== About this exercise ==
Reproduce the text of the material below line for line, without changing a word, and leave out the pictures.

BEGIN Record extracts

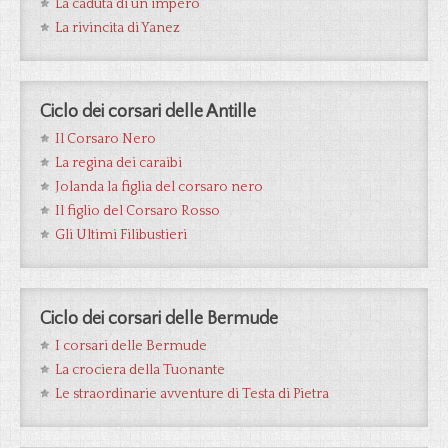
La caduta di un impero
La rivincita di Yanez
Ciclo dei corsari delle Antille
Il Corsaro Nero
La regina dei caraibi
Jolanda la figlia del corsaro nero
Il figlio del Corsaro Rosso
Gli Ultimi Filibustieri
Ciclo dei corsari delle Bermude
I corsari delle Bermude
La crociera della Tuonante
Le straordinarie avventure di Testa di Pietra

END Record extracts

== Exercise output ==
La caduta di un impero
La rivincita di Yanez
Ciclo dei corsari delle Antille
Il Corsaro Nero
La regina dei caraibi
Jolanda la figlia del corsaro nero
Il figlio del Corsaro Rosso
Gli Ultimi Filibustieri
Ciclo dei corsari delle Bermude
I corsari delle Bermude
La crociera della Tuonante
Le straordinarie avventure di Testa di Pietra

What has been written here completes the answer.